Kendari, 13 November 2025–Balai Bahasa Provinsi Sulawesi Tenggara kembali menyelenggarakan Festival Tunas Bahasa Ibu Provinsi Sulawesi Tenggara Tahun 2025. Acara ini merupakan rangkaian program Revitalisasi Bahasa Daerah (RBD) yang diinisiasi oleh Badan Pengembangan dan Pembinaan Bahasa, Kementerian Pendidikan Dasar dan Menengah (Kemendikdasmen) bekerja sama dengan pemerintah daerah. Hadir dalam acara ini Sekretaris Badan Pengembangan dan Pembinaan Bahasa, Ganjar Harimansyah, Bupati Buton Selatan, Wakil Wali Kota Baubau, Dirreskrimsus Polda Sultra, Sekda Kab. Kolaka dan Kolaka Timur, Rektor Universitas Muhammadiyah Kendari, dan perwakilan Universitas Halu Oleo dan Institut Agama Inslam Negeri Kendari.
Kepala Balai Bahasa Provinsi Sulawesi Tenggara, Dewi Pridayanti menyampaikan FTBI merupakan bagian dari program Revitalisasi Bahasa Daerah yang bertujuan untuk menjaga agar bahasa daerah tetap hidup, digunakan, dan diwariskan kepada generasi muda sehingga tidak punah serta tetap menjadi bagian dari identitas budaya masyarakat. Sekitar 120 peserta yang merupakan penjaringan dari 7 kabupaten/kota mengikuti FTBI ini.

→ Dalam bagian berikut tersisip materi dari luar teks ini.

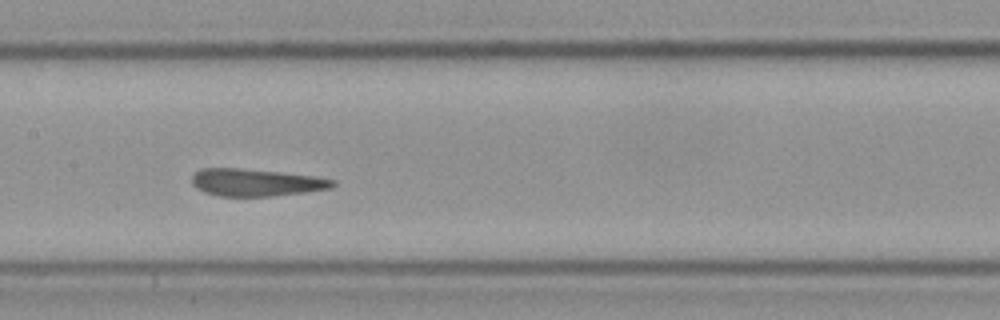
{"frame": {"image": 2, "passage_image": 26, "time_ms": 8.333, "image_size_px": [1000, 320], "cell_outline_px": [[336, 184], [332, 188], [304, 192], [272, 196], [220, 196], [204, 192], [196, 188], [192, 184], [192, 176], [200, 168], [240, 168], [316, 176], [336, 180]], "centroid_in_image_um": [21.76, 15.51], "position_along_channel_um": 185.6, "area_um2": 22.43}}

Hal ini sejalan dengan penyampaian Sekretaris Badan Pengembangan dan Pembinaan Bahasa. Dalam sambutannya, Ganjar menyampaikan, “Inti dari kegiatan revitalisasi bahasa daerah ini adalah agar anak-anak suka dan bangga menggunakan bahasa daerah, dan prestise bahasa daerah naik di kalangan generasi muda. Oleh karena itu, agar revitalisasi bahasa daerah Ini berefek dan berkesinambungan, tahapan pelaksanaan kegiatannya harus tetap dijaga mulai dari rapat koordinasi dengan kepala daerah, guru, penyusunan modul, dan bimbingan teknis guru master, dan FTBI.”
Acara ini dibuka secara resmi oleh Sekretaris Daerah Provinsi Sulawesi Tenggara, Asrun Lio. Ia mengatakan, “Festival ini tidak hanya menjadi ajang perlombaan, tetapi juga menjadi ruang belajar yang berharga bagi generasi penerus dalam melestarikan bahasa daerah sebagai bagian penting dari budaya kita. Merekalah tunas-tunas bangsa yang akan mewarisi, memelihara, dan mengembangkan bahasa daerah di masa depan.”
Festival Tunas Bahasa Ibu Provinsi Sulawesi Tenggara berlangsung mulai 12–14 November 2025 di Hotel Qubah 9 Kendari. Terdapat lima mata lomba dalam bahasa Wolio dan bahasa Tolaki, yaitu lomba menyanyi, komedi tunggal, mndongeng, menulis cerita pendek, dan pidato.
Acara pembukaan dirangkaikan dengan penandatanganan kerja sama tentang pengembangan, pelindungan, dan pembinaan bahasa dan sastra. Sekretaris Badan Pengembangan dan Pembinaan Bahasa mewakili Kepala Badan Pengembangan dan Pembinaan Bahasa mengucapkan terima kasih atas kemitraan yang terjalin. Lembaga-lembaga yang mengikat kerja sama dengan BBP Sultra, antara lain, Kepolisian Daerah Sulawesi Tenggara, Pemerintah Kabupaten Kolaka, Pemerintah Kabupaten Kolaka Timur, Pemerintah Kabupaten Buton Selatan, Pemerintah Kota Baubau, Universitas Halu Oleo Kendari, IAIN Kendari, dan Universitas Muhammadiyah Kendari.